Records excerpted from a collection
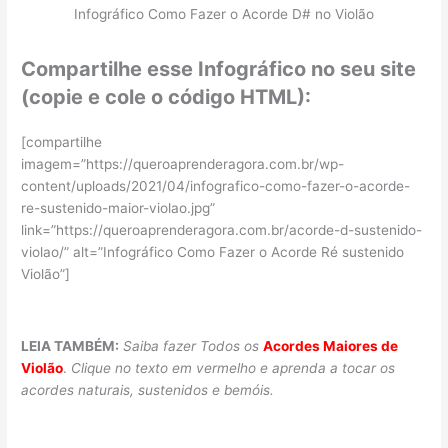
Infográfico Como Fazer o Acorde D# no Violão
Compartilhe esse Infográfico no seu site
(copie e cole o código HTML):
[compartilhe
imagem=”https://queroaprenderagora.com.br/wp-
content/uploads/2021/04/infografico-como-fazer-o-acorde-
re-sustenido-maior-violao.jpg”
link=”https://queroaprenderagora.com.br/acorde-d-sustenido-
violao/” alt=”Infográfico Como Fazer o Acorde Ré sustenido
Violão”]
LEIA TAMBÉM:
Saiba fazer Todos os
Acordes Maiores de
Violão
.
Clique no texto em vermelho e aprenda a tocar os
acordes naturais, sustenidos e bemóis.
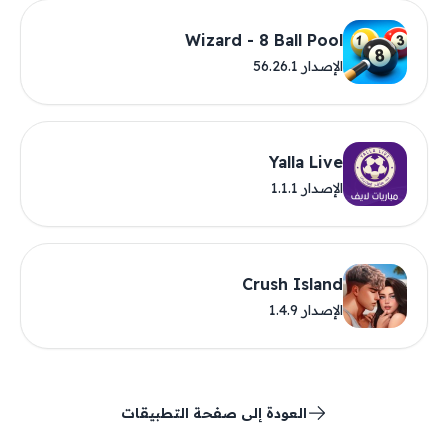
Wizard - 8 Ball Pool
الإصدار 56.26.1
Yalla Live
الإصدار 1.1.1
Crush Island
الإصدار 1.4.9
العودة إلى صفحة التطبيقات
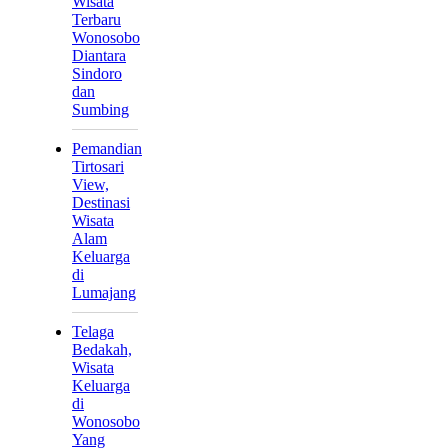
Wisata
Terbaru
Wonosobo
Diantara
Sindoro
dan
Sumbing
Pemandian
Tirtosari
View,
Destinasi
Wisata
Alam
Keluarga
di
Lumajang
Telaga
Bedakah,
Wisata
Keluarga
di
Wonosobo
Yang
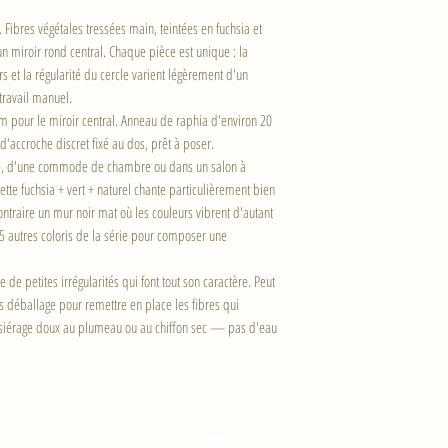
 Fibres végétales tressées main, teintées en fuchsia et
un miroir rond central. Chaque pièce est unique : la
rs et la régularité du cercle varient légèrement d'un
travail manuel.
m pour le miroir central. Anneau de raphia d'environ 20
d'accroche discret fixé au dos, prêt à poser.
ée, d'une commode de chambre ou dans un salon à
ette fuchsia + vert + naturel chante particulièrement bien
ontraire un mur noir mat où les couleurs vibrent d'autant
s 5 autres coloris de la série pour composer une
de petites irrégularités qui font tout son caractère. Peut
 déballage pour remettre en place les fibres qui
ssiérage doux au plumeau ou au chiffon sec — pas d'eau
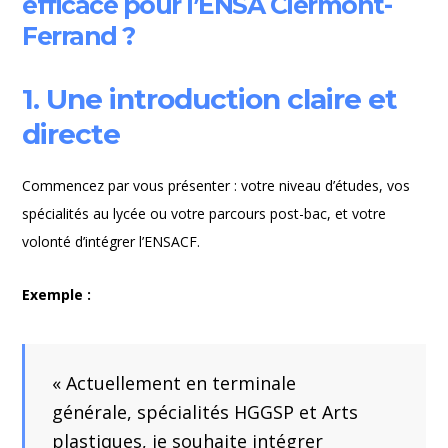
efficace pour l’ENSA Clermont-
Ferrand ?
1. Une introduction claire et
directe
Commencez par vous présenter : votre niveau d’études, vos
spécialités au lycée ou votre parcours post-bac, et votre
volonté d’intégrer l’ENSACF.
Exemple :
« Actuellement en terminale
générale, spécialités HGGSP et Arts
plastiques, je souhaite intégrer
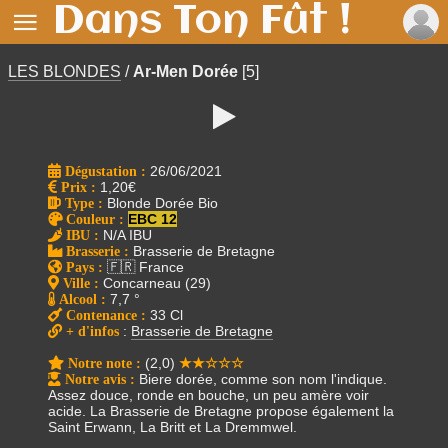
Dans Ton Fût !

LES BLONDES
/
Ar-Men Dorée
[5]

Dégustation :
26/06/2021
Prix
:
1,20€
Type
:
Blonde Dorée Bio
Couleur
:
EBC 12
IBU
:
N/A IBU
Brasserie
:
Brasserie de Bretagne
Pays
:
🇫🇷 France
Ville
:
Concarneau (29)
Alcool
:
7,7 °
Contenance
:
33 Cl
+ d'infos
:
Brasserie de Bretagne
Notre note
:
(2,0)
★★☆☆☆
Notre avis
:
Biere dorée, comme son nom l'indique.
Assez douce, ronde en bouche, un peu amère voir
acide. La Brasserie de Bretagne propose également la
Saint Erwann, La Britt et La Dremmwel.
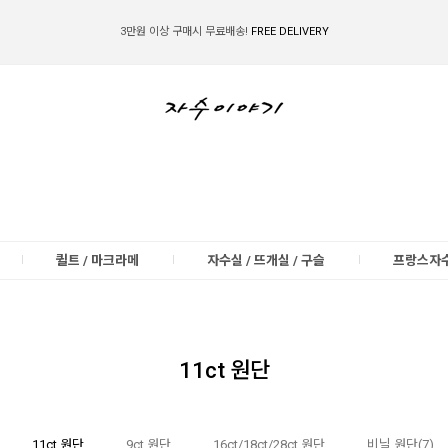
3만원 이상 구매시 무료배송!
FREE DELIVERY
금액별 사은품 지급!
FREE GIFT
JOIN -
IF YOU JOIN US, WE WILL GIVE YOU
2.000 WON COUPON!
퀼트 / 마크라메
자수실 / 뜨개실 / 구슬
프랑스자
11ct 원단
11ct 원단
9ct 원단
16ct/18ct/28ct 원단
비닐 원단(7)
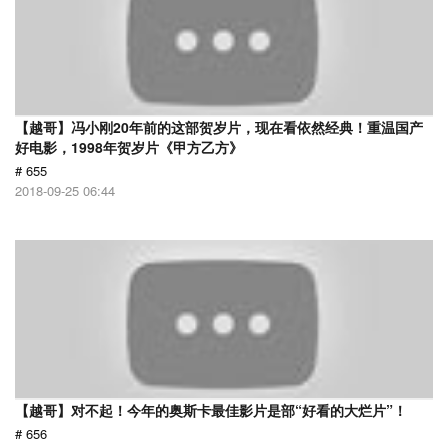
【越哥】冯小刚20年前的这部贺岁片，现在看依然经典！重温国产
好电影，1998年贺岁片《甲方乙方》
# 655
2018-09-25 06:44
【越哥】对不起！今年的奥斯卡最佳影片是部“好看的大烂片”！
# 656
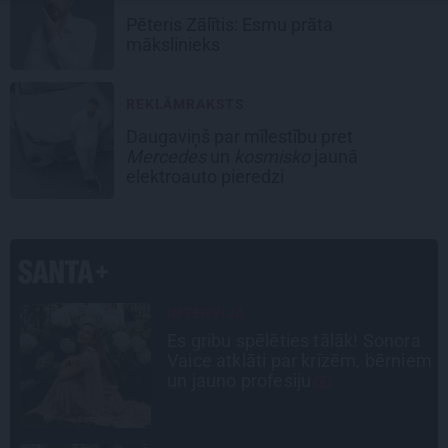
Pēteris Zālītis: Esmu prāta
mākslinieks
REKLĀMRAKSTS
Daugaviņš par mīlestību pret
Mercedes
un
kosmisko
jaunā
elektroauto pieredzi
INTERVIJA
Es gribu spēlēties tālāk! Sonora
ā
Vaice atklāti par krīzēm, bērniem
i
un jauno profesiju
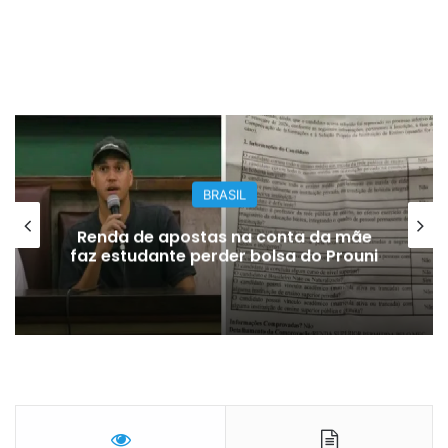
BRASIL
Renda de apostas na conta da mãe
faz estudante perder bolsa do Prouni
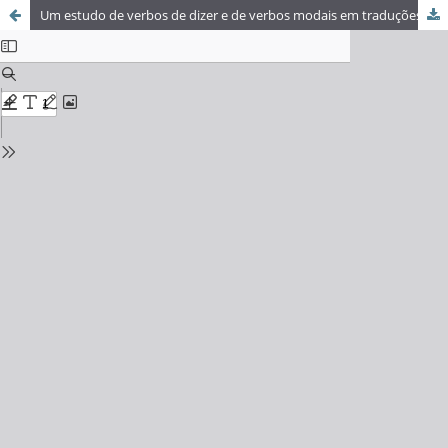
Um estudo de verbos de dizer e de verbos modais em traduções e versões: contributos ao ensino de espanhol para o profissional de Secretariado Executivo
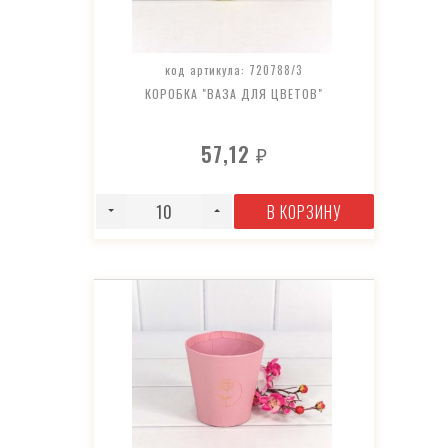
код артикула: 720788/3
КОРОБКА "ВАЗА ДЛЯ ЦВЕТОВ"
57,12
₽
В КОРЗИНУ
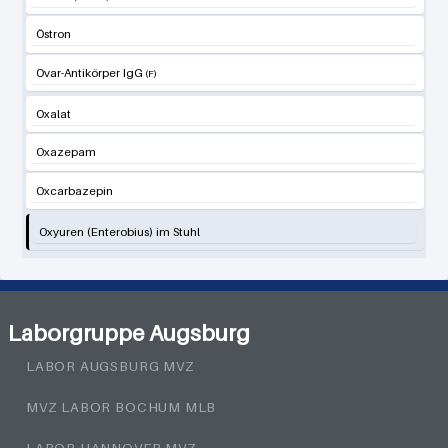
Östron
Ovar-Antikörper IgG
Oxalat
Oxazepam
Oxcarbazepin
Oxyuren (Enterobius) im Stuhl
Laborgruppe Augsburg
LABOR AUGSBURG MVZ
MVZ LABOR BOCHUM MLB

- TASK DIRECTIONS
An exact copy is needed of the lines running from the one with "IF YOU JOIN US, WE WILL GIVE YOU" through the end of the data above, and of those lines only, without pictures.

- ANSWER TO THE PROBLEM
IF YOU JOIN US, WE WILL GIVE YOU
2.000 WON COUPON!
퀼트 / 마크라메
자수실 / 뜨개실 / 구슬
프랑스자
11ct 원단
11ct 원단
9ct 원단
16ct/18ct/28ct 원단
비닐 원단(7)
【越哥】冯小刚20年前的这部贺岁片，现在看依然经典！重温国产
好电影，1998年贺岁片《甲方乙方》
# 655
2018-09-25 06:44
【越哥】对不起！今年的奥斯卡最佳影片是部“好看的大烂片”！
# 656
Pēteris Zālītis: Esmu prāta
mākslinieks
REKLĀMRAKSTS
Daugaviņš par mīlestību pret
Mercedes
un
kosmisko
jaunā
elektroauto pieredzi
INTERVIJA
Es gribu spēlēties tālāk! Sonora
ā
Vaice atklāti par krīzēm, bērniem
i
un jauno profesiju
BRASIL
Renda de apostas na conta da mãe
faz estudante perder bolsa do Prouni
Um estudo de verbos de dizer e de verbos modais em traduções e versões: contributos ao ensino de espanhol para o profissional de Secretariado Executivo
код артикула: 720788/3
КОРОБКА "ВАЗА ДЛЯ ЦВЕТОВ"
57,12
₽
В КОРЗИНУ
Östron
Ovar-Antikörper IgG
Oxalat
Oxazepam
Oxcarbazepin
Oxyuren (Enterobius) im Stuhl
Laborgruppe Augsburg
LABOR AUGSBURG MVZ
MVZ LABOR BOCHUM MLB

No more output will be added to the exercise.